テンパる僕を尻目に 彼女は 油山一座の思い出を語り続けました。
普段は、考えた事もありませんでしたが、なんだか時間の経過を残酷だと思いました。若さもあるでしょうが、輝く彼女を見て、生まれて初めて「老いた。」と感じたのです。
でも 時間の経過を残酷だと思えば思うほど、やっぱり彼女のおかげで、ここ数年 思い出した事なかった油山一座の思い出が一層いとおしく感じたのです。

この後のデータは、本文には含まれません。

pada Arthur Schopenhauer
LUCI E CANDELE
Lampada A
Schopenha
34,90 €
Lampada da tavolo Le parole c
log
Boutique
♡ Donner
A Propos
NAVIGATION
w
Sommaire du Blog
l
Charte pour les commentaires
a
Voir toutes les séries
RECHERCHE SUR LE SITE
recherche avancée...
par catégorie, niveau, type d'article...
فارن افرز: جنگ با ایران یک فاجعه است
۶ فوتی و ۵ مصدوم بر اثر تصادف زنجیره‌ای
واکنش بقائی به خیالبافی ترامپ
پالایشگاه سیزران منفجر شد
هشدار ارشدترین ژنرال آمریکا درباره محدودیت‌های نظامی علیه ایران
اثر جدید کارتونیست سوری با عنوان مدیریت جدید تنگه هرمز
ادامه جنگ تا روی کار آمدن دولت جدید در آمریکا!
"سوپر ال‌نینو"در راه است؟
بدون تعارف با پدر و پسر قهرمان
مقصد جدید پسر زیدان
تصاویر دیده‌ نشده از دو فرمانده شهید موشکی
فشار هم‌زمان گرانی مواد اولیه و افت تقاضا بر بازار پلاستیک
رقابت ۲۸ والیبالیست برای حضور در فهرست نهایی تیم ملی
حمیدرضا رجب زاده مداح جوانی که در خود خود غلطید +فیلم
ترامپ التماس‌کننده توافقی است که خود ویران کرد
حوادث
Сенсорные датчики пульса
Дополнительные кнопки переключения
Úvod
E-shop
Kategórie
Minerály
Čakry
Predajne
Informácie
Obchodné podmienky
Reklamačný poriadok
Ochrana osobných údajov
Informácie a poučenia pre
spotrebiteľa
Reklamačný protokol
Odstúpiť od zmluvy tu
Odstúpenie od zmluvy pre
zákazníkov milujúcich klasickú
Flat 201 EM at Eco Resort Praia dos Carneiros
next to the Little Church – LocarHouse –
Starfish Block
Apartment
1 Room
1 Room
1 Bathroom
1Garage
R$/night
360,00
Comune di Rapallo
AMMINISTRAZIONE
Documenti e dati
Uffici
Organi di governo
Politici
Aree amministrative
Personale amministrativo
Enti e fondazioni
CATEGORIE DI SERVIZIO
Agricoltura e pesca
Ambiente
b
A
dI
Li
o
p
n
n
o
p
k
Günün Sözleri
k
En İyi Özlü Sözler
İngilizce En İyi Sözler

----------「国破山河在・城春草木深」(春望・杜甫)--------
~DAICOONの「舞姫の古賀絵巻」は、古賀市鹿部山で出土した「経筒(経塚)」にまつわるお話です。~
時の経て、地域の信仰の対象であった経筒。
経筒を中心に時が交錯する。
戦国時代の舞姫と現代のまい。
時を超えて二人が出会う。
姫であるが故の悩みと現代社会で生きているが故の悩み。
二人はお互いの悩み、思いをぶつけあう。そして・・・。
本番終了後、2週間経ったくらいでしょうか。
打ち上げに出てきました。
DAICOONのメンバーも、どうやら入れ替わりがあるようです。
挨拶の時に皆、語りました。
小中学生は、「主役にしてください!!!」と冗談混じりにでも熱く語りました。
高校生は、東京の大学で演劇を勉強すると語りました。
大人のある女性は、「仕事が忙しくなって、今回でDAICOONを卒業します!!!」と涙を流しながら、でも元気いっぱいに宣言しました。
代表でもある 高齢の男性は、「古賀市は、何もないところです。福岡と北九州市の間でも、古賀市に入ると国道さえ暗くなってしまう。でもDAICOONがあるんです。・・・」とやっぱり涙ながらに語りました。
DAICOON、来年も楽しみにしています。